It was late on Wednesday afternoon, and the biggest teenager in the Sprint Center picked up a basketball with his right foot and started to juggle. Joel Embiid flipped the ball from one instep to the other, showing off some quick soccer moves while the rest of the Kansas Jayhawks went through a light shootaround on the eve of the Big 12 tournament quarterfinals.
Embiid did a little more than juggle, of course. Two days after Kansas announced that Embiid was out indefinitely because of a stress fracture in his back, the big man moved around the floor leisurely, smiling as he shot three-pointers and worked through some light post drills with the KU big men. One minute he was juggling a basketball, the next he was playfully trying to guard fellow freshman Andrew Wiggins.
“Let’s go,” Embiid said.
But before anyone could wonder if some miraculous faith healer had stopped by Allen Fieldhouse this week, Kansas coach Bill Self hit a group of reporters with a quick reality check.
“He was just out there jacking around,” Self said.
For the next two weeks, Embiid is more likely to be juggling a soccer ball during a shootaround than juggling defensive assignments in an NCAA Tournament game. For now, Self is still holding out hope that Embiid might return next week during the opening rounds of the NCAA Tournament, but he concedes that the “percentages are that he won’t.”
This was reality as the Jayhawks arrived in Kansas City and waited to face No. 8 seed Oklahoma State at 2 p.m. Thursday. For the next two weeks, the focus will linger on the status of Embiid’s back. But in more practical terms, Self would like to focus on what the Jayhawks still have.
“You should never, ever talk about what you don’t have when things don’t go well,” Self said. “So we have to make some adjustments. We can’t let opponents get to the rim, because obviously the rim protector is not there as much as we’ve had in the past.”
The loss of Embiid leaves a hole in the middle, but the Jayhawks are confident they can be great with him on the sideline. They believe they have enough.
Just one season ago, sophomore forward Perry Ellis arrived at the Sprint Center as a freshman in the final stages of an up-and-down first season. Three days later, he was selected to the all-tournament team, averaging 13.2 points and 6.4 rebounds as Kansas won its sixth Big 12 tournament in eight years.
“I just remember coach telling me to be aggressive,” Ellis said, “and he’s telling me the same this year.”
The Jayhawks will need increased production from Ellis over the next couple of weeks, but they will also need more steady play from senior forward Tarik Black, who has slid into the starting lineup.
Black had 19 points in Kansas’ Senior Day victory over Texas Tech — the first game after Embiid was shut down — but he backed that up with just two points in the loss at West Virginia.
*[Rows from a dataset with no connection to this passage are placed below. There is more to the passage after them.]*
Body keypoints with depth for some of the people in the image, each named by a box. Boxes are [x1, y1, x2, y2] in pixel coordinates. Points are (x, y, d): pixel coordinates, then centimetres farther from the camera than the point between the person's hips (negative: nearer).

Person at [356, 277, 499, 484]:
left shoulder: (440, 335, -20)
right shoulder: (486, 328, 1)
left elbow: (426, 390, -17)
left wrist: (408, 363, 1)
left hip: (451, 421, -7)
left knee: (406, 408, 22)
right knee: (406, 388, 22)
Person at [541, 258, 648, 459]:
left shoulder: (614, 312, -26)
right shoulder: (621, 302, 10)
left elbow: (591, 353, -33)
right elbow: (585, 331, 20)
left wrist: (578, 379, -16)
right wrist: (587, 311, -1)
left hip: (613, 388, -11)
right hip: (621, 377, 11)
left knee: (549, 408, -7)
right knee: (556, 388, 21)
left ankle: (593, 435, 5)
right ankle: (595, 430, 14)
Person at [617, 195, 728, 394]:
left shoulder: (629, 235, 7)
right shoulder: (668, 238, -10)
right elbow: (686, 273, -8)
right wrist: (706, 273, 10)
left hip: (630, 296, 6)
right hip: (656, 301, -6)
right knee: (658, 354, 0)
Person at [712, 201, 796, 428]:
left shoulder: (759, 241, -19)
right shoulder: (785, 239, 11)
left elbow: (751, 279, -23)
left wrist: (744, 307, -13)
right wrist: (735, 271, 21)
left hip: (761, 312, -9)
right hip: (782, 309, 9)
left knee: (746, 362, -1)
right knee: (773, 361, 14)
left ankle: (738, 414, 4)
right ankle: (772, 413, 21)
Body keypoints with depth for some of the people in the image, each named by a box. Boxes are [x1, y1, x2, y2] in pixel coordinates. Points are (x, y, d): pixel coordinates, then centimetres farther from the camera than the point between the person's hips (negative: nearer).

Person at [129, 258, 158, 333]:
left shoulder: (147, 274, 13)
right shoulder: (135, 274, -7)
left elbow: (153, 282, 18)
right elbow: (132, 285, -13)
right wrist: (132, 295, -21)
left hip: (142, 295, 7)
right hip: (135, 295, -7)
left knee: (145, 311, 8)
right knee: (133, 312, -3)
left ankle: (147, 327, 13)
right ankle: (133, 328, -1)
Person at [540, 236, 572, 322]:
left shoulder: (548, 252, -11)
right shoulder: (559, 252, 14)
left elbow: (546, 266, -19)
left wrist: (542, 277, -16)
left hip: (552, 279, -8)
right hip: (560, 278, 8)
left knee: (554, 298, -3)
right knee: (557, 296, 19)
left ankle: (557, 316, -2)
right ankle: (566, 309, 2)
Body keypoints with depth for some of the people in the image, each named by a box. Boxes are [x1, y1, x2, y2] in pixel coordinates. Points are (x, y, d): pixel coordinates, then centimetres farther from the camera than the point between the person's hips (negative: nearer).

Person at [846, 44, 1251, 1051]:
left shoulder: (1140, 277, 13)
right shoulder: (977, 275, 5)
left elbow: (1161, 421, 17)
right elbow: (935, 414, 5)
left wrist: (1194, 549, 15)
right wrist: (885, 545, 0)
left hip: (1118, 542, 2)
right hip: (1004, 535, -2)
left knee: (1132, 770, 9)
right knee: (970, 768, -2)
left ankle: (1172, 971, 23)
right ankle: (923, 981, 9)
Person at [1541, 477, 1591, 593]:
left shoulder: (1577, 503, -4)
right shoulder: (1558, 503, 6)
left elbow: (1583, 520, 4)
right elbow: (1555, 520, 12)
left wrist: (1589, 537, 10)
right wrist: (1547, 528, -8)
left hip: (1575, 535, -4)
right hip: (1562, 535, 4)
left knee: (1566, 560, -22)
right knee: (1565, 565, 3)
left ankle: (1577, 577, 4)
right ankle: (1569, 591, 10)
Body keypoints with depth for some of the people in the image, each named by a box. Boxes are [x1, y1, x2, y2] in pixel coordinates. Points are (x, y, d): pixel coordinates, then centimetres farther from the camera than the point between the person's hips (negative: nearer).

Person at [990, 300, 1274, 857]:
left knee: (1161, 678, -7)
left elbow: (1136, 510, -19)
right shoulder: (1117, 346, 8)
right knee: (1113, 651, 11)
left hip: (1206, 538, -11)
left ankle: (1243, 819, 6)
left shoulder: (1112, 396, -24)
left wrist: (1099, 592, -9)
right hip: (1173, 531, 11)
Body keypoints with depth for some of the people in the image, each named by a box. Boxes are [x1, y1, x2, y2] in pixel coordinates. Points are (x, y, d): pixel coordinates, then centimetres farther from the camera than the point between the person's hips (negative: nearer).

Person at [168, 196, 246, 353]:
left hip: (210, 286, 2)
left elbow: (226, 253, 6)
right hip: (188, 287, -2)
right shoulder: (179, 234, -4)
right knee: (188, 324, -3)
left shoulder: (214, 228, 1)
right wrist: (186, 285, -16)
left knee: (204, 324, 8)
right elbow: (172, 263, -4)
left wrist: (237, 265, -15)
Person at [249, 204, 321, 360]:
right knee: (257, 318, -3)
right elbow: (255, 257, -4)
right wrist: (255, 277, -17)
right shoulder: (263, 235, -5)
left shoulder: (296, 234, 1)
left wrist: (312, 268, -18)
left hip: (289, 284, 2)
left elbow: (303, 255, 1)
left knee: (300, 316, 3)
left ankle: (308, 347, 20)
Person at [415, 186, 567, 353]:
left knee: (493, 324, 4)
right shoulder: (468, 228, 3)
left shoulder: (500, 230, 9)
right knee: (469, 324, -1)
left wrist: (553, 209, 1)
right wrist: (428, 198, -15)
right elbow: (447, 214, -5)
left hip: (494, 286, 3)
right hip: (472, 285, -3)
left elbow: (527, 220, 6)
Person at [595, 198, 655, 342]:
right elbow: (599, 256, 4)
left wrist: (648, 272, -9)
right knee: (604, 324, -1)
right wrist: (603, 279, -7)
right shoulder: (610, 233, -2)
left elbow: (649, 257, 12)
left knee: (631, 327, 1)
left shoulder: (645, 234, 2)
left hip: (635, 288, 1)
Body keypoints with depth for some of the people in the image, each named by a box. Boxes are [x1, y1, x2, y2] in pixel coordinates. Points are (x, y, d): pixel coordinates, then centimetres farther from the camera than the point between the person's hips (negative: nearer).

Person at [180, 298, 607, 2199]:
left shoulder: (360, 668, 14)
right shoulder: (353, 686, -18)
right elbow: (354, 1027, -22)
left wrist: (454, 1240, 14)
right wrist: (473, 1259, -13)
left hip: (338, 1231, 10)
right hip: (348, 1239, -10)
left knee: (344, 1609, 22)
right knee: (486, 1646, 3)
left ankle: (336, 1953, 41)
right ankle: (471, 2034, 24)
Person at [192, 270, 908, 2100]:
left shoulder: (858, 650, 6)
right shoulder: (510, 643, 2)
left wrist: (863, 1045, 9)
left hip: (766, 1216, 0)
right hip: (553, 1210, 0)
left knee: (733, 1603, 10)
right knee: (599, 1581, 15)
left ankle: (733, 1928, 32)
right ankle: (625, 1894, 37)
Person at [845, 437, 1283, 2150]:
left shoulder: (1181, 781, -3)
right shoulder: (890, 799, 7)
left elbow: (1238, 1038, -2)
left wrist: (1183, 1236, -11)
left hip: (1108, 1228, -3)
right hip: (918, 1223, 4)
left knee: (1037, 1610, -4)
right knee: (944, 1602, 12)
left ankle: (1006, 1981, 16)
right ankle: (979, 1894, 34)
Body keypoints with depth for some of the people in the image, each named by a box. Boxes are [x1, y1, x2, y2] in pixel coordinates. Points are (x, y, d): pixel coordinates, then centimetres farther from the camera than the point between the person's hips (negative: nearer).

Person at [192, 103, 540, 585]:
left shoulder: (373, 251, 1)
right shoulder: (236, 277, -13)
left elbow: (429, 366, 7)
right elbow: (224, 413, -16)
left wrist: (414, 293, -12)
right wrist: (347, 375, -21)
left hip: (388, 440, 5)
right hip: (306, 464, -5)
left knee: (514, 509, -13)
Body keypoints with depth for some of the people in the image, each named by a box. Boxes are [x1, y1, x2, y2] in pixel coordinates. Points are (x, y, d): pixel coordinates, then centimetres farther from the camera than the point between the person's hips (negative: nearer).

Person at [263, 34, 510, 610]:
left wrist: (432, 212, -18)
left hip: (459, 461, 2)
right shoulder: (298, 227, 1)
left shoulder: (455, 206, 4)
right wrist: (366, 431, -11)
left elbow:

“It wasn’t a one-man show when he was with us,” Black said. “He was a big part of our team. But at the same time, we’re still just Kansas. We’re still just the name on the front of the jersey, so that’s how we plan to play.”
In three games without Embiid, Kansas is 2-1, the victories coming against conference lightweights Texas Tech and TCU. Now the Jayhawks must prove they can be an elite team without Embiid. The process starts today against Oklahoma State, who handed Kansas a loss in the last game before the KU staff detected Embiid’s stress fracture.
“I want to see us play tougher,” Self said. “I want to see us make somebody play poorly as opposed to everybody operating within their comfort zone against us.”
For now, the Jayhawks likely project as a No. 2 seed in the NCAA Tournament. But that might change with an early exit on Thursday. The NCAA selection committee could also factor in Embiid’s injury into the Jayhawks’ seeding, but Self says he’s not too concerned with that possibility.
“You’re assuming that things won’t go well this weekend,” Self said, adding: “You’d like to go into the postseason tournament and validate what you’ve done over the last couple months. And that would be to come over here and play really well and to win it.”
Before the Jayhawks left the Sprint Center court on Wednesday afternoon, they huddled up for a moment, ending practice with the same words as always.
“1-2-3, national champs!”
“We can still do that,” Black said. “We’re definitely still, in my mind, one of the top teams in the country. We’re definitely still a contender. It hasn’t gone out the window at all.”